I know the quickest way to save weight in a pack is to consider the biggest items first. I have already got a new down sleeping bag, it is super warm, doesn't leave my tent looking like I've been plucking chickens in the night and weighs less than a kg, so I am happy with that. I have an Exped Sunmat UL7, there is no need to replace that. I have a new tent, having replaced my Terra Nova Competition with a Tarptent Notch. I could have gone further and bought a Li version, but didn't like the idea of it being see through. I have changed my light Exos pack for a heavier Ariel 55 AG pack, I need the padding on the hipbelt and harness and will not be changing it. The next item to consider would be my Jetboil Flash.
I adore my Flash, I have carried it on all my Challenges so far bar one, when I borrowed David's Flash Lite. It has never let me down, I only boil water for rehydrating meals and making hot drinks and usually manage to cross using just the one 100g gas canister. However it isn't a particularly lightweight system, at 426g, as I have to carry a mug to drink from so that adds bulk and at least another 116g, so altogether about 737g. I could improve on that.
After some investigation and asking for recommendations, I decided an MSR Pocket Rocket was ideal, David persuaded me the Deluxe version was even better, so that is what I went for, at 83g. The Snowpeak pots I have would do the job, but the lid is a frying pan which I don't need and doesn't sit tight on the pot, so would probably be loose in my pack and annoying. I wanted a pot that was big enough to boil all the water I needed in one go, if necessary, and be used as my mug, to save taking a pot and a mug. After much thought and internet browsing, I suddenly remembered Alpkit and found they had the MytiPot 900 that fitted the bill, similar to the MSR Titan Kettle, but much cheaper.
Altogether, that would be a saving of 339g, if I took the same size gas. I would obviously need to be able to replace that as I crossed, so if I took a larger canister there would still be a saving of nearly 200g. I can make that decision nearer the time, depending on what the supply of gas is like next May.

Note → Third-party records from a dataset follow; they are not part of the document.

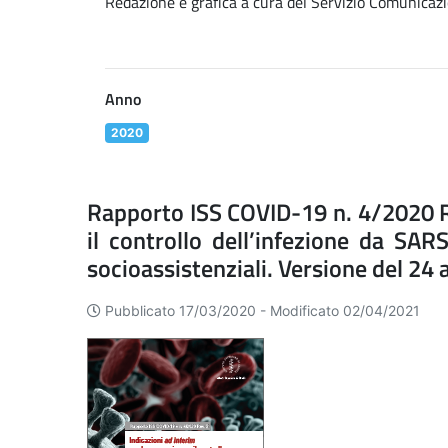
Redazione e grafica a cura del Servizio Comunicazi
Anno
2020
Rapporto ISS COVID-19 n. 4/2020 Re
il controllo dell’infezione da SAR
socioassistenziali. Versione del 24
Pubblicato 17/03/2020 -
Modificato 02/04/2021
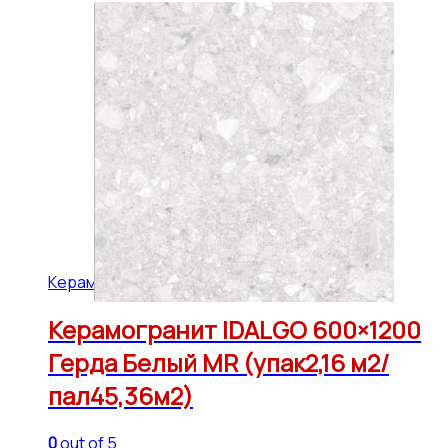
Керамогранит IDALGO 600x1200 (45,36 м2)
Керамогранит IDALGO 600×1200
Герда Белый МR (упак2,16 м2/
пал45,36м2)
0
out of 5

The one thing that I worried about this year was my tent pegs. I didn't really consider these until the week of the Challenge, when it was too late to do anything. I realised that the MSR Mini Groundhog pegs that I love were perhaps not long enough to cope with the different forces on my new tent. There was nothing I could do, but I coped with the pegs I had , double pegging the main points and using the longest peg in my possession for the end into the wind. I don't know the origin or the composition of this peg, but I used it and survived. Mainly because there were no high winds. I can replace these pegs, I will take four MSR Groundhogs, four MSR Mini Groundhogs and six Terra Nova skewers to help pin the ends out and the inner. None of this will affect the weight I am carrying much.
I need to consider my washbag, there may be more in there than I really need to take.
If I can get nearer to the 11kg mark, or less, including food, I'll be happy.
And in the meantime. I am already back to running to maintain and improve my fitness and I will start back on the yoga and strength training as soon as I am completely happy with my shoulder.